Sometimes called "pillarless hardtops," hardtop convertibles were built without a central roof pillar so they would look like a convertible with the top raised. Along with other design excesses like tailfins, they became popular in the 1950s when annual styling changes had designers searching for new ideas, and the style spread to four-doors and even station wagons. But hardtops are inherently less rigid, and they needed to be reinforced with a heavier structure. The hardtop convertible began to disappear in the mid-1970s, partly out of a concern about federal safety regulations, and the 1978 Chrysler Newport and New Yorker became the last true hardtops. Today manufacturers today like to mimic the style by blacking out the central pillar instead of eliminating it.

9. 85 mph speedometers

Remember the "Double Nickel?" That was the federal law passed in 1974 that prohibited speed limits higher than 55 mph as a fuel-saving measure. Five years later during the Carter administration, NHTSA required speedometers include a special emphasis on the number 55 to keep drivers focused on the legal rate and forbid them from registering a maximum speed above 85 mph. The speedometer limits didn't govern the speed of the car, though, and the 85 mph max looked pretty silly on cars like the Chevy Corvette.

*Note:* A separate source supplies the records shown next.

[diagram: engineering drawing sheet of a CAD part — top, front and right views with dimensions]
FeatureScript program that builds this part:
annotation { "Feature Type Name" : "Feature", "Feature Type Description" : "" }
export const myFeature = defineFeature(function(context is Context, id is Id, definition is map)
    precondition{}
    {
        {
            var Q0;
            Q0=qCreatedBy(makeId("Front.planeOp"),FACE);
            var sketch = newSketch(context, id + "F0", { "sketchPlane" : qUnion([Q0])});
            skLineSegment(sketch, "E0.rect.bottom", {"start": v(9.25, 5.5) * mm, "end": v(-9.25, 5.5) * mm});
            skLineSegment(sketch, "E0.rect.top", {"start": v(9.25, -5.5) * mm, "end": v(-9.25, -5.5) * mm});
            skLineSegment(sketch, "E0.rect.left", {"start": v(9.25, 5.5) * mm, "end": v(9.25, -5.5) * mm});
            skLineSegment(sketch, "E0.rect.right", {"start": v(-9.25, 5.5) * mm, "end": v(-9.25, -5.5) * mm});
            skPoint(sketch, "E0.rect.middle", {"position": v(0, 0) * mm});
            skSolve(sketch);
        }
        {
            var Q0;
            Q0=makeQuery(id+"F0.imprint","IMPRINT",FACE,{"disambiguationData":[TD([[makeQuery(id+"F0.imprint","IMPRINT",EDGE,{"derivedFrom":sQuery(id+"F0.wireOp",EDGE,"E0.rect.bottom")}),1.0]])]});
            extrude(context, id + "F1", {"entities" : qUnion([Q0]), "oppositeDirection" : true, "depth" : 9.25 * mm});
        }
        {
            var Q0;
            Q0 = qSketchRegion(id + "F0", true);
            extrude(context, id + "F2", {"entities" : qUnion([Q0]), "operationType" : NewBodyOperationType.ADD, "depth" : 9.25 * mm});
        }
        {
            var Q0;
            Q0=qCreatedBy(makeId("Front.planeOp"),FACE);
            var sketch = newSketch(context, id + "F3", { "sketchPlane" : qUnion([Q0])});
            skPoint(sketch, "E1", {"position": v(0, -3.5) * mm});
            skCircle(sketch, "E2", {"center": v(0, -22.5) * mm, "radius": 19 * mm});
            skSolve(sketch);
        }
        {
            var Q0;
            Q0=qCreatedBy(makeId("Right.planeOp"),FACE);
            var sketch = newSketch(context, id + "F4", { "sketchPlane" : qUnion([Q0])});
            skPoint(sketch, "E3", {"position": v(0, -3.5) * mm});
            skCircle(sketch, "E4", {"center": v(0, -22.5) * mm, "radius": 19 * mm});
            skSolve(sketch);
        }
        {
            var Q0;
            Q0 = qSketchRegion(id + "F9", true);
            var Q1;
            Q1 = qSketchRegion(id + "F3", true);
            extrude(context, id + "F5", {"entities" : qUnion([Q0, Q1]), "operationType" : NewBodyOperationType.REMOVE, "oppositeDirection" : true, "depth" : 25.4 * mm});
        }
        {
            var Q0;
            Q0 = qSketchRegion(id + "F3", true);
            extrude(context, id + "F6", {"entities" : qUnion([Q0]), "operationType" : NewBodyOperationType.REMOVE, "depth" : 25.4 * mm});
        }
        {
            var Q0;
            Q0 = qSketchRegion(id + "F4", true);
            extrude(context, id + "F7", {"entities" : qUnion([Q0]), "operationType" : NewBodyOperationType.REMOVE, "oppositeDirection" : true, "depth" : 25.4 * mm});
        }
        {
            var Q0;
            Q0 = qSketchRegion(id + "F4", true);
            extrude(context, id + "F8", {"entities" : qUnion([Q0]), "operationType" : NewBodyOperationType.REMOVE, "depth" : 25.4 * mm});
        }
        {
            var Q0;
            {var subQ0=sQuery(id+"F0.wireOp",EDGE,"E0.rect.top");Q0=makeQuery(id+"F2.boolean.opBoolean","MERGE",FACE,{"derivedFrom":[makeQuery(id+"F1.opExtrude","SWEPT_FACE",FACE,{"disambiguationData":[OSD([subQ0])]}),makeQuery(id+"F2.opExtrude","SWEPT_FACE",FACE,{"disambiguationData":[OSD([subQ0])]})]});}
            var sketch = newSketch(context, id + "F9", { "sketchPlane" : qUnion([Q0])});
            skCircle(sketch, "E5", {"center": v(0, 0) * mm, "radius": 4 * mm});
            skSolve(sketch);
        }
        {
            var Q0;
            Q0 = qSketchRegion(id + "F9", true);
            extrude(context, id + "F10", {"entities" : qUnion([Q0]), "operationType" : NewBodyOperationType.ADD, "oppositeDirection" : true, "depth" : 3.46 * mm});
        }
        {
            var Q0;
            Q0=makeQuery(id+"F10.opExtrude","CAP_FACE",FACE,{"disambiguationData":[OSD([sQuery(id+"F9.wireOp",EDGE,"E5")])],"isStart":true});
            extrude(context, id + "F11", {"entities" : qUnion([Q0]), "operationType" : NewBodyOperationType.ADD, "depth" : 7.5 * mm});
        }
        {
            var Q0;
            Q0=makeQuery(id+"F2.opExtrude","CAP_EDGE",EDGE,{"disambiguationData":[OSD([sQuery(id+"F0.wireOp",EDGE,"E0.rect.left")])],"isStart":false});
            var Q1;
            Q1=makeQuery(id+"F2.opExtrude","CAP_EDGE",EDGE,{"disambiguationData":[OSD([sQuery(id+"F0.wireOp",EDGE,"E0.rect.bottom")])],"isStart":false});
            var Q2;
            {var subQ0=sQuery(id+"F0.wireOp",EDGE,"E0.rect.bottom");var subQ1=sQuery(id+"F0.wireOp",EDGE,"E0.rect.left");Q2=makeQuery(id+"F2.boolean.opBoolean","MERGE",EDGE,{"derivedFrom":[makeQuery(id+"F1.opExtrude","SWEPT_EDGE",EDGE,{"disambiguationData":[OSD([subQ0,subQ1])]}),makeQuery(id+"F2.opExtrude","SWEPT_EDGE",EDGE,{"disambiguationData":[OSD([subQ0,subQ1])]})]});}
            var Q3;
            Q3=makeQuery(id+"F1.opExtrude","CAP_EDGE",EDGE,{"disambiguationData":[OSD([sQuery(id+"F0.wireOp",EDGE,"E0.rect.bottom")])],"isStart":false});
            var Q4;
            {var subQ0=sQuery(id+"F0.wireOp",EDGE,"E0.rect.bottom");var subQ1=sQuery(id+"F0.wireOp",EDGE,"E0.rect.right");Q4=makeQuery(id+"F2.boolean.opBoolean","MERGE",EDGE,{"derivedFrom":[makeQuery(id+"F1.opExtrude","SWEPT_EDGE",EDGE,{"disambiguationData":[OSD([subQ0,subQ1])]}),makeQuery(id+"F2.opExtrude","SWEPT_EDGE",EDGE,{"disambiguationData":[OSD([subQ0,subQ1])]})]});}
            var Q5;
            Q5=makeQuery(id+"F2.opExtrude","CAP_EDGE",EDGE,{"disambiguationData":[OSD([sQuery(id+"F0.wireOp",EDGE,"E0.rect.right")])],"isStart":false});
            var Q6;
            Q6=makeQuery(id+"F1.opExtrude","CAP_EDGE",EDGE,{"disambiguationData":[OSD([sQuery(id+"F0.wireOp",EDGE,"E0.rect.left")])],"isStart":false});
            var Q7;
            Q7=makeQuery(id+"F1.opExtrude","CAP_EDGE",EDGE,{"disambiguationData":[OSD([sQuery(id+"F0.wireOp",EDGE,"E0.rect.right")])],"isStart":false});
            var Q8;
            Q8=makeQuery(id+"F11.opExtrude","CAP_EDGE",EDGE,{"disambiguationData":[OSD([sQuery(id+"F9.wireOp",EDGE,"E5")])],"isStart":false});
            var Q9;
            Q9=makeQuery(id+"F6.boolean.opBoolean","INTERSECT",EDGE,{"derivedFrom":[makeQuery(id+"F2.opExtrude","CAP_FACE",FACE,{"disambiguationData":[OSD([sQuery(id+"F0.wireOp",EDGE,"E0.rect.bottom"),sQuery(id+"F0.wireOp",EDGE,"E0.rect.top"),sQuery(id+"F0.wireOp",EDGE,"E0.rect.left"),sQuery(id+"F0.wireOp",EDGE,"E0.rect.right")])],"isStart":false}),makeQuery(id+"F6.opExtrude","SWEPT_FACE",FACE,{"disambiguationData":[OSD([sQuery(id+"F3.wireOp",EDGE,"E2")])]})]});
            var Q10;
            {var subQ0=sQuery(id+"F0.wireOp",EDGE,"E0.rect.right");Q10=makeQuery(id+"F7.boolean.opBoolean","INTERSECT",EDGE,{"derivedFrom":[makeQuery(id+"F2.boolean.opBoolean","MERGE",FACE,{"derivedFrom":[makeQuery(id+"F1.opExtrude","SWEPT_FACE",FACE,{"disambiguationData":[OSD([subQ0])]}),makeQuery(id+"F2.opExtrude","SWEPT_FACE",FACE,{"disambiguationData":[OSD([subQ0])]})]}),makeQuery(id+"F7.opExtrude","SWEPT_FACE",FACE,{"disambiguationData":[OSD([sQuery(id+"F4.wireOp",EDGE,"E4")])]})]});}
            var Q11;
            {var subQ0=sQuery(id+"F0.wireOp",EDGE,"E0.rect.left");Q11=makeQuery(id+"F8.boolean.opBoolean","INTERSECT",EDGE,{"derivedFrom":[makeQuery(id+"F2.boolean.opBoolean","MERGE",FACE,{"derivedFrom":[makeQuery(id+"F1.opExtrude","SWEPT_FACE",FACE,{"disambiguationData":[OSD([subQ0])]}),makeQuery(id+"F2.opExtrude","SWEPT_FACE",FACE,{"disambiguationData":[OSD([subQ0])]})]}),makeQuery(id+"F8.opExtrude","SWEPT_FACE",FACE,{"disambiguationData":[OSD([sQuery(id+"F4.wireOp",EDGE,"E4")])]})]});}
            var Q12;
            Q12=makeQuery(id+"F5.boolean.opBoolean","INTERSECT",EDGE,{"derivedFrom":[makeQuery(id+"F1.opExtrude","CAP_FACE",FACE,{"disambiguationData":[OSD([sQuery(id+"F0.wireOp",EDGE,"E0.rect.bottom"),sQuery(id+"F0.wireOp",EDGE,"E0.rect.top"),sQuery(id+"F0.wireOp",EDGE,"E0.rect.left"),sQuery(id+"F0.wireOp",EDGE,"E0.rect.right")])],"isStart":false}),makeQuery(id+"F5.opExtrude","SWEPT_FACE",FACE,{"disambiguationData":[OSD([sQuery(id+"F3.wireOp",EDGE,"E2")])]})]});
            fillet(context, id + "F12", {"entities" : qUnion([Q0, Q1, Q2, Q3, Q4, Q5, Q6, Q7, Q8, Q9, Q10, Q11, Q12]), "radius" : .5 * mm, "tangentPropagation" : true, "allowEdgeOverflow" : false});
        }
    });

NHTSA began rolling back the regulation in 1981 after discovering it did little to change driver behavior. Today, speedometers routinely go to 160 mph, even though the maximum allowable speed limit is less than half that.

10. Spare tires

As manufacturers search for ways to reduce cost and weight, the full-size spare tire is headed the way of the passenger pigeon. Tires may still go flat, but cars will be equipped with donut spares or motorized patch kits or sometimes nothing at all. Run-flat tires, with either automatic sealing or reinforced sidewalls, can fill some of the void, but they are more expensive and compromise ride quality. Nobody enjoys extracting a dirty spare from the under-carriage of a minivan or figuring out how to operate an unfamiliar jacking system, but there was a certain security in knowing that you could always find your way home after a flat no matter the day or time.

11. Hinged vent windows

To fill that awkward space between the windshield pillar and the movable window itself, some engineer lost to memory created the tilt or hinged vent window. Much beloved by tobacco lovers because of its ability to suck smoke out of the car, they began to vanish on passenger cars in the 1960s as air conditioning became more popular and designers looked for ways to reduce weight and get a cleaner look. Their extinction would be mourned by forgetful drivers who used them for easy entry after locking their keys inside.